Was wir für unsere höhere Grundsteuer B bekommen werden – ohne diese Erhöhung wird Mönchengladbach „kaputtgespart“?

Nach§ 24 GO NRW hat jeder das Recht, sich einzeln oder in Gemeinschaft mit anderen schriftlich mit Anregungen und Beschwerden in Angelegenheiten der Gemeinde an den Stadtrat/Gemeinderat zu wenden.
Von diesem Recht machen z. Zt. etliche Mönchengladbacher Gebrauch und bitten die Verwaltung, die geplante Steuererhöhung nicht umzusetzen. Sie halten die fast 23%ige Erhöhung für unsozial.

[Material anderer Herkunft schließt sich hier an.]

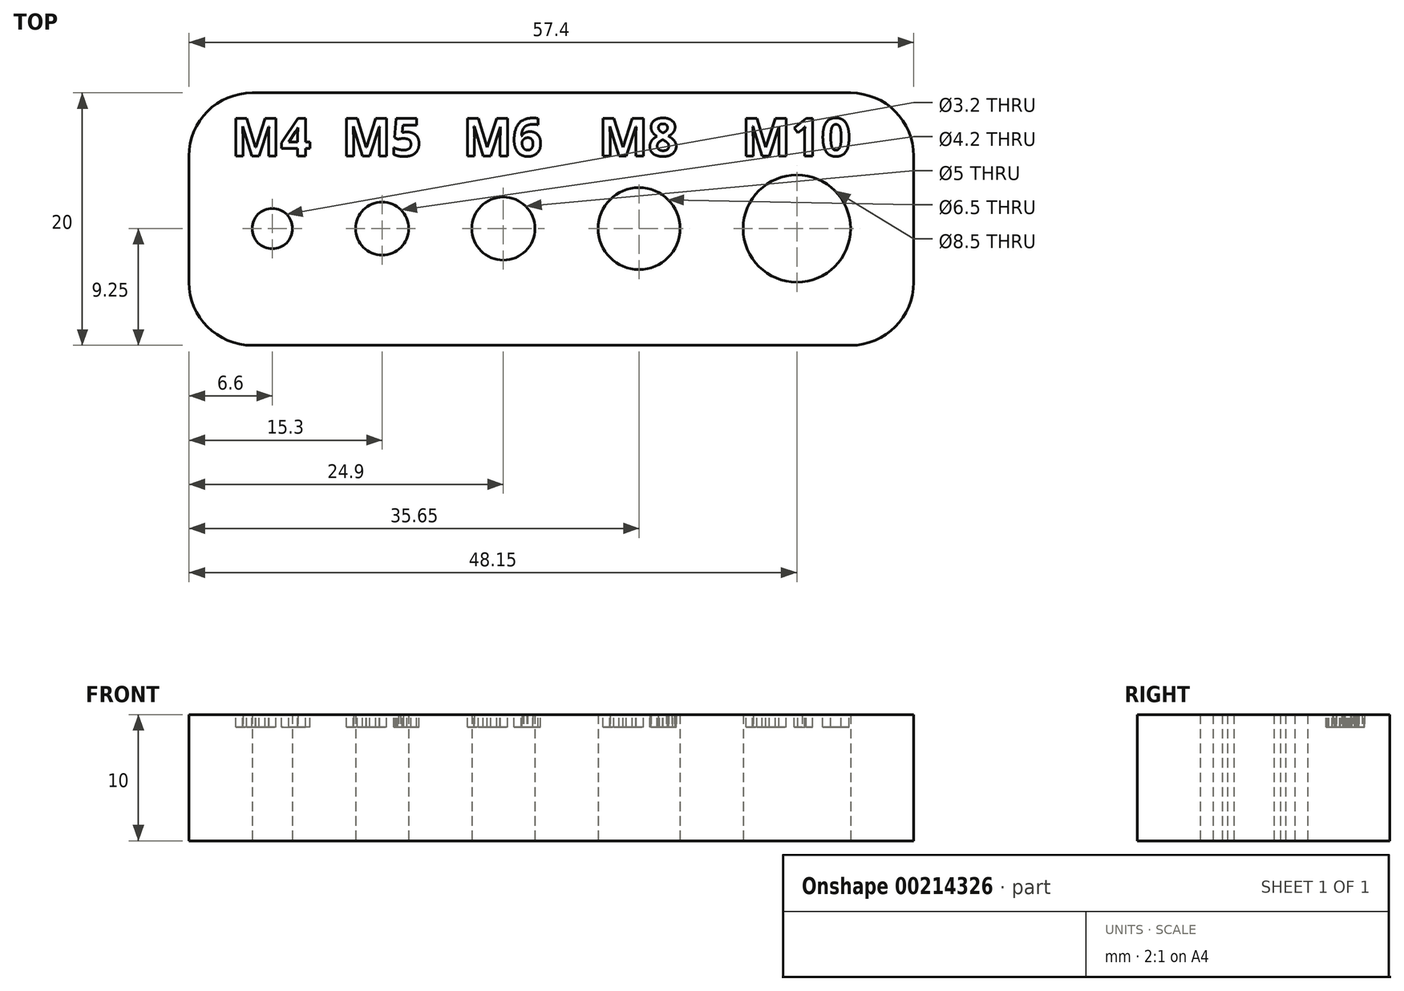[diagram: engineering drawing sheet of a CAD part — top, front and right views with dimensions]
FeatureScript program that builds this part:
annotation { "Feature Type Name" : "Feature", "Feature Type Description" : "" }
export const myFeature = defineFeature(function(context is Context, id is Id, definition is map)
    precondition{}
    {
        {
            var Q0;
            Q0=qCreatedBy(makeId("Top.planeOp"),FACE);
            var sketch = newSketch(context, id + "F0", { "sketchPlane" : qUnion([Q0])});
            skLineSegment(sketch, "E0.bottom", {"start": v(-24.9, 10.75) * mm, "end": v(32.5, 10.75) * mm});
            skLineSegment(sketch, "E0.top", {"start": v(-24.9, -9.25) * mm, "end": v(32.5, -9.25) * mm});
            skLineSegment(sketch, "E0.left", {"start": v(-24.9, 10.75) * mm, "end": v(-24.9, -9.25) * mm});
            skLineSegment(sketch, "E0.right", {"start": v(32.5, 10.75) * mm, "end": v(32.5, -9.25) * mm});
            skCircle(sketch, "E1", {"center": v(-18.3, 0) * mm, "radius": 1.6 * mm});
            skCircle(sketch, "E2", {"center": v(-9.6, 0) * mm, "radius": 2.1 * mm});
            skCircle(sketch, "E3", {"center": v(0, 0) * mm, "radius": 2.5 * mm});
            skCircle(sketch, "E4", {"center": v(10.75, 0) * mm, "radius": 3.25 * mm});
            skCircle(sketch, "E5", {"center": v(23.25, 0) * mm, "radius": 4.25 * mm});
            skSolve(sketch);
        }
        {
            var Q0;
            Q0=makeQuery(id+"F0.imprint","IMPRINT",FACE,{"disambiguationData":[TD([[makeQuery(id+"F0.imprint","IMPRINT",EDGE,{"derivedFrom":sQuery(id+"F0.wireOp",EDGE,"E0.bottom")}),-1.0]])]});
            extrude(context, id + "F1", {"entities" : qUnion([Q0]), "depth" : 10 * mm, "offsetDistance" : 25 * mm});
        }
        {
            var Q0;
            Q0=makeQuery(id+"F1.opExtrude","CAP_FACE",FACE,{"disambiguationData":[OSD([sQuery(id+"F0.wireOp",EDGE,"E0.bottom"),sQuery(id+"F0.wireOp",EDGE,"E0.top"),sQuery(id+"F0.wireOp",EDGE,"E0.left"),sQuery(id+"F0.wireOp",EDGE,"E0.right"),sQuery(id+"F0.wireOp",EDGE,"E1"),sQuery(id+"F0.wireOp",EDGE,"E2"),sQuery(id+"F0.wireOp",EDGE,"E3"),sQuery(id+"F0.wireOp",EDGE,"E4"),sQuery(id+"F0.wireOp",EDGE,"E5")])],"isStart":false});
            var sketch = newSketch(context, id + "F2", { "sketchPlane" : qUnion([Q0])});
            skText(sketch, "E6", { "text": "M4", "fontName": "OpenSans-Bold.ttf"});
            skPoint(sketch, "E7", {"position": v(-18.3, 0) * mm});
            skPoint(sketch, "E8", {"position": v(-9.6, 0) * mm});
            skPoint(sketch, "E9", {"position": v(10.75, 0) * mm});
            skPoint(sketch, "E10", {"position": v(23.25, 0) * mm});
            skText(sketch, "E11", { "text": "M5", "fontName": "OpenSans-Bold.ttf"});
            skText(sketch, "E12", { "text": "M6", "fontName": "OpenSans-Bold.ttf"});
            skText(sketch, "E13", { "text": "M8", "fontName": "OpenSans-Bold.ttf"});
            skText(sketch, "E14", { "text": "M10", "fontName": "OpenSans-Bold.ttf"});
            const initialGuessF2  = {"E6": [-0.02156, 0.00575, 1, 0, 0.003], "E11": [-0.0128, 0.00575, 1, 0, 0.003], "E12": [-0.00322, 0.00575, 1, 0, 0.003], "E13": [0.00753, 0.00575, 1, 0, 0.003], "E14": [0.01885, 0.00575, 1, 0, 0.003]};
            skSetInitialGuess(sketch, initialGuessF2);
            skSolve(sketch);
        }
        {
            var Q0;
            Q0 = qSketchRegion(id + "F2", true);
            extrude(context, id + "F3", {"entities" : qUnion([Q0]), "operationType" : NewBodyOperationType.REMOVE, "oppositeDirection" : true, "depth" : 1 * mm});
        }
        {
            var Q0;
            Q0=makeQuery(id+"F1.opExtrude","SWEPT_EDGE",EDGE,{"disambiguationData":[OSD([sQuery(id+"F0.wireOp",EDGE,"E0.top"),sQuery(id+"F0.wireOp",EDGE,"E0.right")])]});
            var Q1;
            Q1=makeQuery(id+"F1.opExtrude","SWEPT_EDGE",EDGE,{"disambiguationData":[OSD([sQuery(id+"F0.wireOp",EDGE,"E0.bottom"),sQuery(id+"F0.wireOp",EDGE,"E0.right")])]});
            var Q2;
            Q2=makeQuery(id+"F1.opExtrude","SWEPT_EDGE",EDGE,{"disambiguationData":[OSD([sQuery(id+"F0.wireOp",EDGE,"E0.bottom"),sQuery(id+"F0.wireOp",EDGE,"E0.left")])]});
            var Q3;
            Q3=makeQuery(id+"F1.opExtrude","SWEPT_EDGE",EDGE,{"disambiguationData":[OSD([sQuery(id+"F0.wireOp",EDGE,"E0.top"),sQuery(id+"F0.wireOp",EDGE,"E0.left")])]});
            fillet(context, id + "F4", {"entities" : qUnion([Q0, Q1, Q2, Q3]), "radius" : 5 * mm, "tangentPropagation" : true, "allowEdgeOverflow" : false});
        }
    });
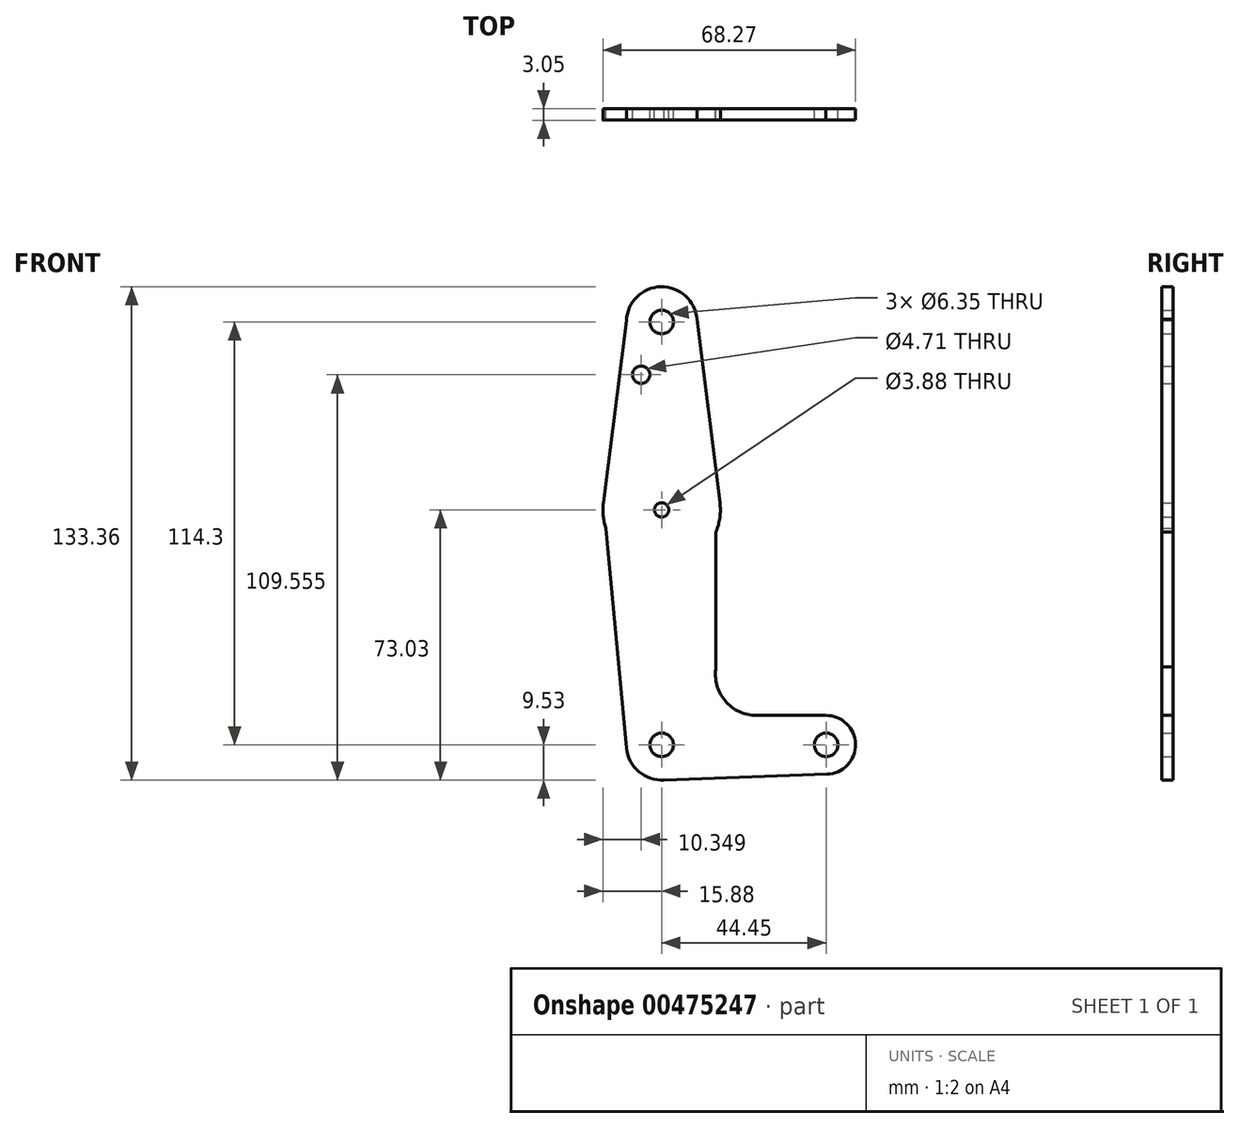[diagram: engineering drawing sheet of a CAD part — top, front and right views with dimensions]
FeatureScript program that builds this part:
annotation { "Feature Type Name" : "Feature", "Feature Type Description" : "" }
export const myFeature = defineFeature(function(context is Context, id is Id, definition is map)
    precondition{}
    {
        {
            var Q0;
            Q0=qCreatedBy(makeId("Front.planeOp"),FACE);
            var sketch = newSketch(context, id + "F0", { "sketchPlane" : qUnion([Q0])});
            skCircle(sketch, "E0", {"center": v(0, 0) * mm, "radius": 9.53 * mm});
            skCircle(sketch, "E1", {"center": v(0, 63.5) * mm, "radius": 15.88 * mm});
            skCircle(sketch, "E2", {"center": v(0, 114.3) * mm, "radius": 9.53 * mm});
            skCircle(sketch, "E3", {"center": v(44.45, 0) * mm, "radius": 7.94 * mm});
            skLineSegment(sketch, "E4", {"start": v(0, 114.3) * mm, "end": v(0, 0) * mm, "construction": true});
            skLineSegment(sketch, "E5", {"start": v(0, 0) * mm, "end": v(44.45, 0) * mm, "construction": true});
            skCircle(sketch, "E6", {"center": v(-5.53, 100.03) * mm, "radius": 2.36 * mm});
            skCircle(sketch, "E7", {"center": v(0, 114.3) * mm, "radius": 3.18 * mm});
            skCircle(sketch, "E8", {"center": v(0, 0) * mm, "radius": 3.18 * mm});
            skCircle(sketch, "E9", {"center": v(44.45, 0) * mm, "radius": 3.18 * mm});
            skLineSegment(sketch, "E10", {"start": v(-9.52, 114.61) * mm, "end": v(-15.75, 65.5) * mm});
            skLineSegment(sketch, "E11", {"start": v(9.5, 115.02) * mm, "end": v(15.75, 65.5) * mm});
            skLineSegment(sketch, "E12", {"start": v(-15.75, 65.5) * mm, "end": v(-9.48, -0.9) * mm});
            skLineSegment(sketch, "E13", {"start": v(14.7, 57.51) * mm, "end": v(14.7, 21.01) * mm});
            skLineSegment(sketch, "E14", {"start": v(44.57, 7.94) * mm, "end": v(25.67, 7.94) * mm});
            skArc(sketch, "E15", {"start": v(14.7, 21.01) * mm, "mid": v(17.14, 11.92) * mm, "end": v(25.67, 7.94) * mm});
            skLineSegment(sketch, "E16", {"start": v(0, -9.53) * mm, "end": v(44.73, -7.93) * mm});
            skCircle(sketch, "E17", {"center": v(0, 63.5) * mm, "radius": 1.94 * mm});
            skSolve(sketch);
        }
        {
            var Q0;
            Q0 = qSketchRegion(id + "F0", true);
            extrude(context, id + "F1", {"entities" : qUnion([Q0]), "depth" : 3.05 * mm});
        }
    });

In einer Begründung zur Ablehnung der Beschwerden gibt die Verwaltung an, “Ausschlaggebend für die vorgeschlagene Erhöhung der Grundsteuer B bei der Stadt Mönchengladbach ist die grundsätzlich defizitäre Haushaltssituation, die seit dem Jahr 1994 besteht, sowie die daraus resultierenden Sparanstrengungen“.

Tatsächlich ist die Haushaltslage defizitär, entsprechende Sparanstrengungen sind jedoch politisch nicht mehr gewollt.

Die CDU-Mönchengladbach hat als Oppositionspartei dem Beitritt unserer Stadt zum Stärkungspakt zu jeder Zeit widersprochen. Nun sieht sie sich als Teil der GroKo in der Situation, den geforderten Sparanstrengungen zu entkommen.
Die Zauberformel Steuererhöhung scheint für die Gemeinschaft der Koalition das geeignete Mittel, Mönchengladbach in eine gute Zukunft zu führen.
Mit einer nicht notwendigen Steuererhöhung der Grundsteuer B soll ein angebliches „kaputtsparen“ verhindert werden. Dies ist das meistgebrauchte Argument pro Steuererhöhung des Fraktionsvorsitzenden der CDU, Dr. Hans Peter Schlegelmilch.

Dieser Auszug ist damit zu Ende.